Fuyi finalmente ergueu os olhos e viu a silhueta do príncipe se afastando. Curvou-se mais uma vez:
— Agradeço, Alteza.
— É tão raro ver o príncipe passar pelo Pavilhão Caiyin — sussurrou Lin Xiaowu, puxando a manga de Fuyi enquanto observavam o príncipe se afastar. — É a primeira vez que o vejo num lugar como esse.
— Quase não reconheci — comentou outra garota. — Ouvi dizer que o príncipe não gosta de roupas chamativas, mas hoje ele estava usando um manto roxo com dourado. Achei estranho.
— Hmm? — Fuyi pensou na figura do príncipe se afastando e arqueou uma sobrancelha com um leve sorriso. — Estava bonito — por que ele não gostaria?
— Não sei bem — a garota deu de ombros. — Talvez algo da infância... — e parou, hesitante. O imperador atual era o primogênito, com o direito mais forte ao trono. No entanto, era de conhecimento geral que o falecido imperador não gostava dele — e esse desgosto se estendia à esposa e ao filho. Todos sabiam das dificuldades enfrentadas por essa família durante o reinado anterior, mas escândalos imperiais não eram assuntos para jovens folgados comentarem abertamente.
Quando tiveram certeza de que o príncipe já havia partido, o grupo retomou a diversão, que seguiu até o cair da noite. Só quando as famílias enviaram criados para buscá-los é que se despediram a contragosto. De volta à carruagem da família Yun, Fuyi se recostou na almofada macia, de olhos fechados, tentando descansar. Tinha bebido demais naquele dia e sentia a cabeça zonza.
No meio do caminho, a carruagem parou de repente. Fuyi se sentou com dificuldade e perguntou, sonolenta:
— O que foi?
— Senhorita — respondeu Qiushuang, levantando a cortina com uma expressão preocupada. — O Príncipe Ning está logo à frente.
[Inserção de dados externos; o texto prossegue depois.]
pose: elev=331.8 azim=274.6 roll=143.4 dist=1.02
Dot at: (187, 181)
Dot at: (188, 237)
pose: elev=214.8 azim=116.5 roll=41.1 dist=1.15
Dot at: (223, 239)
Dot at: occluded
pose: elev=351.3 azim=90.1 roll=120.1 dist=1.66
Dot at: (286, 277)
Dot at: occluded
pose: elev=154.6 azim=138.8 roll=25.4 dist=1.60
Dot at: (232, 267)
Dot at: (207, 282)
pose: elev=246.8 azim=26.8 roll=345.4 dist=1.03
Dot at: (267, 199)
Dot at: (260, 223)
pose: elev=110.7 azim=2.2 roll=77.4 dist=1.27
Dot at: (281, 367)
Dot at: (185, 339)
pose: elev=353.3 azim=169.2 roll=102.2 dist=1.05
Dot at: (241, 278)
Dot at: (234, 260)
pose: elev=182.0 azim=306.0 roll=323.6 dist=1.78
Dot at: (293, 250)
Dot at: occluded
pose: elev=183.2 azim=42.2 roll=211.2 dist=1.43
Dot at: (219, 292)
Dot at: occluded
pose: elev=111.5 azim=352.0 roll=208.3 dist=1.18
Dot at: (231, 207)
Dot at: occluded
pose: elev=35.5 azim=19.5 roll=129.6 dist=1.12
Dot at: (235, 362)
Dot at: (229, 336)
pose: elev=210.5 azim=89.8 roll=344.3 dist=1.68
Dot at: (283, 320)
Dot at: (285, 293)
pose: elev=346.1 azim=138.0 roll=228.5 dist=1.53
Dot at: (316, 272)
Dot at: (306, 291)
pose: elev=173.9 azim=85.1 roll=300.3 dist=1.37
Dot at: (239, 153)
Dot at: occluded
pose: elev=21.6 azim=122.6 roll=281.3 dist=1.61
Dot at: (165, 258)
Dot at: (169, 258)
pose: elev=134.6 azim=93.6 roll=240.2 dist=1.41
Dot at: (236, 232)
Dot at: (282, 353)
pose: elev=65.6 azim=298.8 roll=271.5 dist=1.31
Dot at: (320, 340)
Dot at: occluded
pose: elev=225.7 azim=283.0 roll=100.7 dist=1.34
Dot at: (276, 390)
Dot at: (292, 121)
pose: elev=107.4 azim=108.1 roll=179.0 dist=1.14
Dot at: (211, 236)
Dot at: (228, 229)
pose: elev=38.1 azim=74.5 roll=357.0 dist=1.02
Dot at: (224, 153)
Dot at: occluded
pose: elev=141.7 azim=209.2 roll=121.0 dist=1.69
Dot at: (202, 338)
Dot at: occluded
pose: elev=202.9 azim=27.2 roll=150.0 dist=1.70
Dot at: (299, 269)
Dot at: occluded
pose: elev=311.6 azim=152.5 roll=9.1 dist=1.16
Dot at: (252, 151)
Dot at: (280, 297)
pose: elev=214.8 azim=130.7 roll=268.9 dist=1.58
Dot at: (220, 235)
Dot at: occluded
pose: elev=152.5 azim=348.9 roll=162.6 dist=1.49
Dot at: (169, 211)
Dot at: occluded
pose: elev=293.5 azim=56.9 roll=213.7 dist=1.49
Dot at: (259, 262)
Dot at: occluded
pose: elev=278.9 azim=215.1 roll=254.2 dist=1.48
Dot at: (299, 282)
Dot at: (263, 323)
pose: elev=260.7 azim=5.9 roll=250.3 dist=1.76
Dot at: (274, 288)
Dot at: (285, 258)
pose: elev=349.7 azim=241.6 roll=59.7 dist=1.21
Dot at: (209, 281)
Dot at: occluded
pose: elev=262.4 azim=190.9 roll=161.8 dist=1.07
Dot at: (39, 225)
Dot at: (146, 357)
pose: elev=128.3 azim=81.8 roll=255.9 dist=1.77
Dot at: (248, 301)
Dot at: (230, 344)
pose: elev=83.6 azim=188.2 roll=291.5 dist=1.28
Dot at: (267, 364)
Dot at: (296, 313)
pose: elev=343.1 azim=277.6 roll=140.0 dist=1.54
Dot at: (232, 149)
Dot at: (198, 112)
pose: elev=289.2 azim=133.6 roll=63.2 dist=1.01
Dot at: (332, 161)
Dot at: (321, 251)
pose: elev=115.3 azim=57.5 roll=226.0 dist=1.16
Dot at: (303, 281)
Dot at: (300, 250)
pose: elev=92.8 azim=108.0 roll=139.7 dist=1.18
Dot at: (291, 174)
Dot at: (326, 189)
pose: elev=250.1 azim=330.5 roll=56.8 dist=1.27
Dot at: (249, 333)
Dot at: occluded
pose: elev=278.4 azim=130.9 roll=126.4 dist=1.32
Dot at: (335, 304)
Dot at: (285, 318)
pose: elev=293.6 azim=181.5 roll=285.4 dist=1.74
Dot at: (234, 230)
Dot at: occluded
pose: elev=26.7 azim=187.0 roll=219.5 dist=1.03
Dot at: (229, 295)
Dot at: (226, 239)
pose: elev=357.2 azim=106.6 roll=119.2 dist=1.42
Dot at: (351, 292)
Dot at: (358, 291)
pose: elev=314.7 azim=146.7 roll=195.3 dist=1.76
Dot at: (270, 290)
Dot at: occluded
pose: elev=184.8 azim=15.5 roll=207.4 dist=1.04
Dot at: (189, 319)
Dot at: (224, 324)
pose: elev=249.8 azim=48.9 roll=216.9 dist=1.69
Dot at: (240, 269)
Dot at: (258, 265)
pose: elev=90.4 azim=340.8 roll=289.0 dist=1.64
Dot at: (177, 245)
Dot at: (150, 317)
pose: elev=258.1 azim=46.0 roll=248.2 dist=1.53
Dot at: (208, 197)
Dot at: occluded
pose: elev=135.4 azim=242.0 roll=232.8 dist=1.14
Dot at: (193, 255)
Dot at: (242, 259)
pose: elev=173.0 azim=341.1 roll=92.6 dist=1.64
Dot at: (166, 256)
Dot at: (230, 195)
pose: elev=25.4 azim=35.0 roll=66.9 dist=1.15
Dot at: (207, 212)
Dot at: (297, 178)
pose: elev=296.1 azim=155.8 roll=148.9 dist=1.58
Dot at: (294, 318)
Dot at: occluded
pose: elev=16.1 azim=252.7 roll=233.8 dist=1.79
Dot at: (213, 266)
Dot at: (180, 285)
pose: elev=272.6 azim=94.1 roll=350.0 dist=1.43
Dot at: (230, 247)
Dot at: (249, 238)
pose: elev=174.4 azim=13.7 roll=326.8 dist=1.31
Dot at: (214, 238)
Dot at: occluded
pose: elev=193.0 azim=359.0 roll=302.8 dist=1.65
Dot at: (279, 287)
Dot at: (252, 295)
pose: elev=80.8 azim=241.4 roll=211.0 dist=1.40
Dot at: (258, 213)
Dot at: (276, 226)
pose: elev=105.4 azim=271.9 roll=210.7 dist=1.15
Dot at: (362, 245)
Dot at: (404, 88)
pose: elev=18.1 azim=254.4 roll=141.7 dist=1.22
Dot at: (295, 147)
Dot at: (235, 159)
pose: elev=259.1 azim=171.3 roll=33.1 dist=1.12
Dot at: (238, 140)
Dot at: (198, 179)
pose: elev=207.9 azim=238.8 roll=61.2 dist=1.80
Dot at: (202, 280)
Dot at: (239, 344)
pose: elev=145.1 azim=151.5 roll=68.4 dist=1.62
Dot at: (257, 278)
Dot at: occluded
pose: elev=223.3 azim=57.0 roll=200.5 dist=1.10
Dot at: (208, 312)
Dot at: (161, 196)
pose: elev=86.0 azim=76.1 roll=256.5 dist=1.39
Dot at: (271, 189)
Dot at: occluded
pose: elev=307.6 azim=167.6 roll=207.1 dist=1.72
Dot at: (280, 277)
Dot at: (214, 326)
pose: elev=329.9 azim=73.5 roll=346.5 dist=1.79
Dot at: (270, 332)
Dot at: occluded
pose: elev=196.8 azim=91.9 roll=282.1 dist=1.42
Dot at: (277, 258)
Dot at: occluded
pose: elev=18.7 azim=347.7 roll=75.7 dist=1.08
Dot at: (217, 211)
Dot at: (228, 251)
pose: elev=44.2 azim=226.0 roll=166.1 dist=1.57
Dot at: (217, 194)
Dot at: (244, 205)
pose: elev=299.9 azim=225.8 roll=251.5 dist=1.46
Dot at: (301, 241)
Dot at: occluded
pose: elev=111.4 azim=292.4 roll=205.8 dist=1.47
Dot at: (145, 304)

Ning Wang estava parado diante da carruagem, sua figura parecendo solitária sob o véu da noite. Ao notar a movimentação da cortina, ele se preparava para falar—
— Sai da frente, seu desgraçado! — A cortina voou quando Fuyi enfiou a cabeça para fora, seguida de um jarro de vinho lançado na direção dele.
— Senhorita, a senhora está bêbada!
— Alteza, por favor, nossa senhorita bebeu demais e não está raciocinando direito. O jovem mestre vai pedir desculpas pessoalmente amanhã.
— Vamos, vamos!
A carruagem da família Yun partiu às pressas, deixando para trás apenas o jarro quebrado e a figura solitária de Ning Wang.
》❈《
Notas:
Xiaowu: significa "quinta filha" (e geralmente a mais nova).
Erlang: significa "segundo filho".
Pipa: instrumento musical tradicional chinês de cordas, semelhante a um alaúde.
Guqin: instrumento tradicional chinês de sete cordas, com timbre suave e melancólico.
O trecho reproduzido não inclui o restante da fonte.